When the economy is booming, regulators head to Wall Street. When times are bad, bankers flow back to the government because there is more demand for regulators, and presumably also because banking jobs are eliminated, or they just become less lucrative.

If regulators were soft on banks to improve their own chances of getting hired in the private sector (what the authors call the “quid pro quo” view of the revolving door), Seru and his co-authors would have expected to see lower gross outflows from regulatory agencies to the banks during periods of high enforcement activity. Would-be bankers wouldn’t want to get into the private sector just when the public sector was about to crack down, right?

Not necessarily. Seru and his colleagues found that gross inflows into regulation and gross outflows from regulation were both higher during periods of intense regulatory enforcement.

So why would workers want to move into banking during periods of higher enforcement? The quid pro quo interpretation doesn’t explain that pattern, the authors conclude.

Instead, they introduce an alternative theory to explain the trends in their dataset: the “regulatory schooling” view. Workers flow into regulatory agencies during periods of regulatory activity so they can learn the rules. When those rules are being enforced, they flow into banking, where their regulatory knowledge becomes more valuable. During periods of higher enforcement, a bank wants employees who know the ins and outs of those complex regulations, and naturally, who better than former regulators?

And so, far from compromising their independence, the prospect of a future banking job may actually incentivize regulators to develop more complex rules because their knowledge of them will make them more attractive hires in the private sector. Should they rotate into a bank, they can, as the authors put it, “earn their return from regulatory schooling.”

So yes, the phenomenon of regulatory inefficiency exists, say the authors. But it is due to the complexity of new rules, not the laxity associated with quid pro quo and the revolving door.

The fact that the authors thank their editor for suggesting a name for this alternative “regulatory schooling” view underscores that this idea hasn’t been talked about all that much, and it’s certainly not part of the conventional wisdom about the revolving door.

That’s a problem, as far as Seru is concerned, because the quid pro quo interpretation of the revolving door paints it in such a negative light that it encourages locking it shut, which, given regulatory agencies’ retention challenges, Seru says, would be devastating for a sector that depends on a pipeline of talent.

After punching their final government time cards, regulators would swivel into banking, leaving the rules without any skilled enforcers, Seru says. “You can make as many rules as you want, but you need to skill people in implementing them.”

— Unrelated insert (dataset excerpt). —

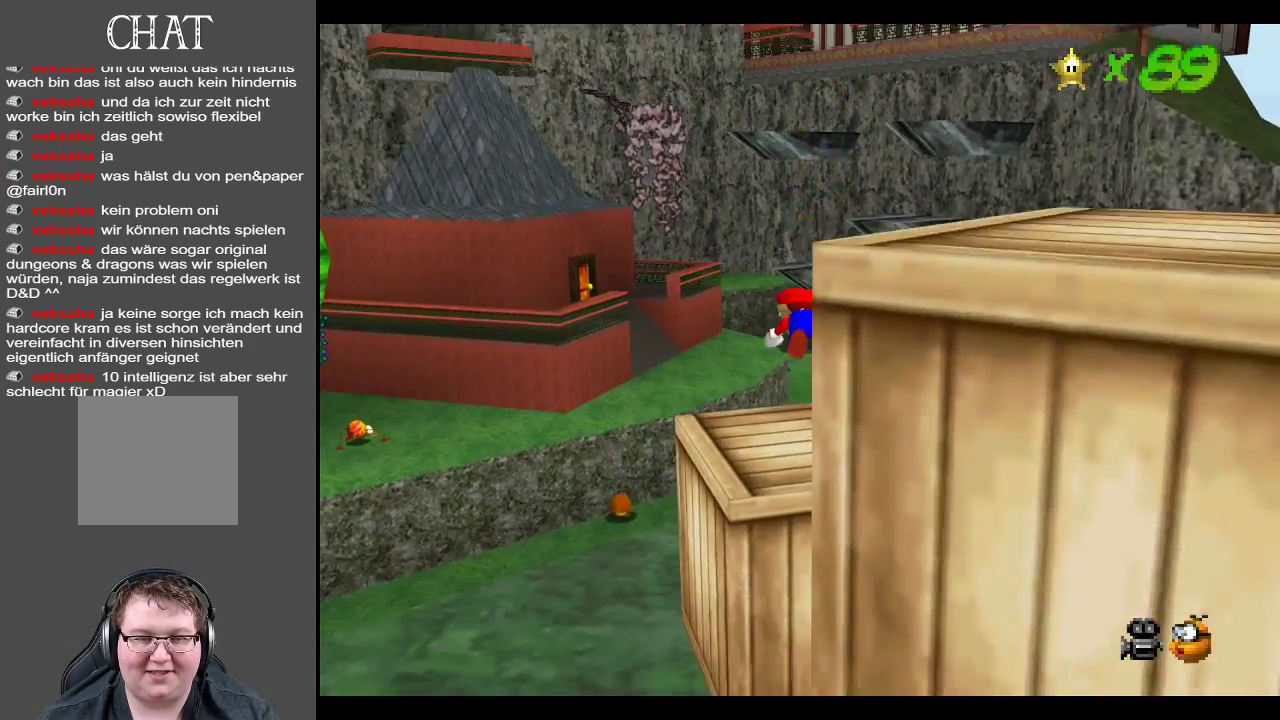
{"buttons": [], "left_stick": "up-left", "right_stick": "center", "events": [[17, "X", "up"], [283, "A", "down"], [283, "left_stick", "up-left"], [417, "A", "up"]]}
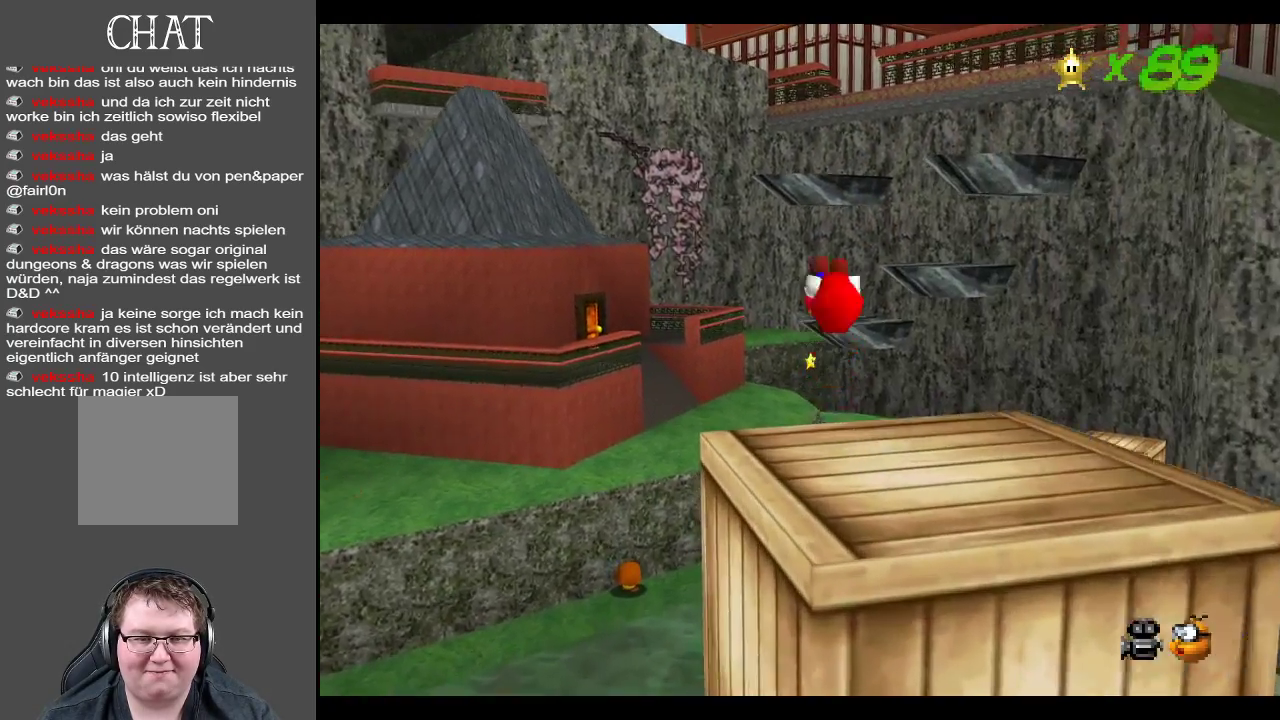
{"buttons": [], "left_stick": "up", "right_stick": "center", "events": [[333, "left_stick", "up"]]}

The new study is not intended to be the final word on the revolving door, and it’s not to say that quid pro quo isn’t happening anywhere, Seru cautions. The dataset he and his co-authors constructed, for example, consists of CVs in the database of a “leading social network site for professionals” (he can’t disclose which one, Seru says, if he wants to continue his research). Specifically, it’s a study of anyone who worked at a bank regulating institution starting in the 1980s. But how much of the top talent in either the public or private sector really uses professional job sites to land their next corner office? When last checked, Sheila Bair’s LinkedIn profile, for example, hadn’t even been updated with her new role, nor did it include much of a CV.

But while Bair (who’s not identified in this paper) took heat for returning to the private sector after speaking out against the revolving door, this new research suggests that her ability to do so may not be a bad thing. More significantly, curtailing that movement might put our nation’s regulatory system in worse shape than it is.